On October 30th the FSB released “Global Shadow Banking Monitoring Report 2014”, their annual examination of the world of shadow banking. Shadow banking is described as “non-bank credit intermediate with bank-like systemic risks…includ[ing] maturity transformation, liquidity transformation, imperfect risk transfer, and leverage…” We take a look at the report.
The press has grabbed onto the sound bite that shadow banking grew by $5 trillion in 2013, reaching $75 trillion. The FSB uses a metric referred to as Monitoring Universe of Non-Bank Financial Intermediation (MUNFI), but then also creates a “…narrower measure of shadow banking, which is constructed by filtering out non-bank financial activities that have no direct relation to credit intermediation (e.g. Equity Investment Funds) or that are already prudentially consolidated into banking groups…” After taking this over-counting into consideration, the shadow banking number comes in at $34.9 trillion, up from $34 trillion at the end of 2012. The latter metric seems better.
Where are shadow banking assets concentrated?
“…By absolute size, advanced economies remain the ones with the largest non-bank financial systems. Globally, MUNFI assets represent on average about 25% of total financial assets, roughly half of banking system assets, and 120% of GDP. These patterns have been relatively stable since 2008…”
The report noted that after accounting for exchange rate effect, MUNFI assets
“…grew by +7% in 2013, driven in part by a general increase in valuation of global financial markets, while in contrast total bank assets were relatively stable…”
“…The assets of Other Investment Funds, the largest MUNFI sub-sector..recorded close to 20% annual growth in 2013 – a sharp acceleration compared to their average growth over 2007-12 period. Money Market Funds and Broker Dealers’ financial assets rose by 3.0% and 1.6% in 2013, respectively…”
Interestingly enough, hedge funds, as a group, were undercounted in the report.
“…However, the size of the sector in the FSB’s exercise is significantly underestimated primarily due to two factors. First, off-shore financial centres, where most Hedge Funds are domiciled, are not included in the current scope of the exercise. Second, the Flow of Funds statistics are not granular enough in many jurisdictions to allow a separation between Hedge Funds and other sectors…”
The measurement of shadow banking has been a work in progress. Getting granular data across so many jurisdictions is difficult although major improvements have been made in the past few years.

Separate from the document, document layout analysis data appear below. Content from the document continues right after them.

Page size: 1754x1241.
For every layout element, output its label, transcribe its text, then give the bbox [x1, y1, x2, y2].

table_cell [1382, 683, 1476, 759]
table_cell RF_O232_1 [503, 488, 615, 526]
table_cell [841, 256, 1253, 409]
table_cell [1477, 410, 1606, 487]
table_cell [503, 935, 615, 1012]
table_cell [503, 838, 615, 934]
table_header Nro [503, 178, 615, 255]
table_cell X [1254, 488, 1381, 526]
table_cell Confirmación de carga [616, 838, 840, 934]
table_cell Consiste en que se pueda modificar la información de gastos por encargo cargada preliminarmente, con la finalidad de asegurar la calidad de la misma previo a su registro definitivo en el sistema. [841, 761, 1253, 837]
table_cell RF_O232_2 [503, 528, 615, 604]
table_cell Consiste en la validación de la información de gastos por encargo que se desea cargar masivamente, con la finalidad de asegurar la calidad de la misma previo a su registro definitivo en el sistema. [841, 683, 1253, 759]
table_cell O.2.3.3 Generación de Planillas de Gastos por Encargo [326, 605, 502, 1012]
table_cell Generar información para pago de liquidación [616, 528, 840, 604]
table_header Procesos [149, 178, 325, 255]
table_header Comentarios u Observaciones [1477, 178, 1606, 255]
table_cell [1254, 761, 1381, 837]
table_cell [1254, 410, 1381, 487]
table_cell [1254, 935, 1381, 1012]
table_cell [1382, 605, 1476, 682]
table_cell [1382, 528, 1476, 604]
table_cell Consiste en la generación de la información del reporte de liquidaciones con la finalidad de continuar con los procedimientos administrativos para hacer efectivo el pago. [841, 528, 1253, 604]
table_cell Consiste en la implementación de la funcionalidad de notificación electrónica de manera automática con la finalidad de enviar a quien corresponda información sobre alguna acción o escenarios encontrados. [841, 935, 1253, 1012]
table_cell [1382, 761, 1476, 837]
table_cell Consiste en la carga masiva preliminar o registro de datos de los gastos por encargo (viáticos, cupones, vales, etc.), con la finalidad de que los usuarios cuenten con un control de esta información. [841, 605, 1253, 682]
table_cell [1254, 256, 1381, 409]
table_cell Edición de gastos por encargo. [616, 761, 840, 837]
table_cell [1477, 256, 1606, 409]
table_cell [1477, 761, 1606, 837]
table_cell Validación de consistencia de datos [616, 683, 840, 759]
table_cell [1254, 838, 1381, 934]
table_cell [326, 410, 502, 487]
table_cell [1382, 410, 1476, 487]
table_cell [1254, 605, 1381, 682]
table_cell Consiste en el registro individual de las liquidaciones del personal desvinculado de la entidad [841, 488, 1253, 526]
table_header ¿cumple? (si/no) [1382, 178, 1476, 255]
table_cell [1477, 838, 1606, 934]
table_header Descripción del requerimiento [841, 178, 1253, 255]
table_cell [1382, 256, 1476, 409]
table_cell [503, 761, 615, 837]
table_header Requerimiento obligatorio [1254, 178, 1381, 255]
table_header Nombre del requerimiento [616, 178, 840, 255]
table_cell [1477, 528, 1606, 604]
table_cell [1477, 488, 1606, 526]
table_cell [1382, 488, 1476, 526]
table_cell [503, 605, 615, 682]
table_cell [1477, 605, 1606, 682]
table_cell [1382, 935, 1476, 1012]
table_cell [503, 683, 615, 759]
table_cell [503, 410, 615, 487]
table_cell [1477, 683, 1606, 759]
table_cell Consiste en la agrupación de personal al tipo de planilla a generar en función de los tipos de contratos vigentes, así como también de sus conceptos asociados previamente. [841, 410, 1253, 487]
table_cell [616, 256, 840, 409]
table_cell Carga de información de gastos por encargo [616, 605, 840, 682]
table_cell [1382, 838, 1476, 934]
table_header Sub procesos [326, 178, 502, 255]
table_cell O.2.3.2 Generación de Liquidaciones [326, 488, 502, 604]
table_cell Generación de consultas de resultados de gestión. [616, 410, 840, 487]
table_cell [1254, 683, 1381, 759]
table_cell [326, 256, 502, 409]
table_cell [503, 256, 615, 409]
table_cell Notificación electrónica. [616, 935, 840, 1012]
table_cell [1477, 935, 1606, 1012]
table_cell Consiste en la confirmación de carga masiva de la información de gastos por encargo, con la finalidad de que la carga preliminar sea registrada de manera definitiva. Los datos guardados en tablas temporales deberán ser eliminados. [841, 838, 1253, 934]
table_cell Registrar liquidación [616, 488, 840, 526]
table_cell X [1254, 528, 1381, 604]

The study looked at interconnectedness, probably the most important concern to the regulators. This is hard to measure and data is incomplete. Refinements in methodology “…resulted in significant downward revisions of the interconnectedness measures for a number of jurisdictions that were able to provide this extra granularity…”
“…This year’s results show that the level of interconnectedness exposures across jurisdictions declined on a year-on-year basis. Aggregated across jurisdictions, banks’ assets to OFIs [Other Financial Institutions] declined from $4.3 trillion at the end of 2012 to $3.9 trillion a year later, while banks’ liabilities to OFIs declined from $4.7 trillion to $4.4 trillion…”
It seems that as measurement methods are improved, the numbers are falling. Part of this, of course, is due to changes in the regulatory environment, risk management, and market changes. The question is “how much?
A striking graphic in the report compared banks & shadow banks and their contribution to systemic risk. There are two interesting things: 1.) In the Euro area and the UK, banks account for the lion’s share of systemic risk in the system and 2.) In the US, banks and shadow banks were about equal in their contribution, although banks were considerably lower than in the Euro area or the UK (and shadow banks higher). We wonder if this is driven by the respective size of the banking system in each area relative to GDP? This report highlights the importance of shadow banking in the financial system and, as critical, the need to improve the measurement techniques used to monitor shadow banking. It does not paint the dire picture that is so often seen in the financial press but doesn’t minimize it either. After all, these numbers are in trillions with a “T”.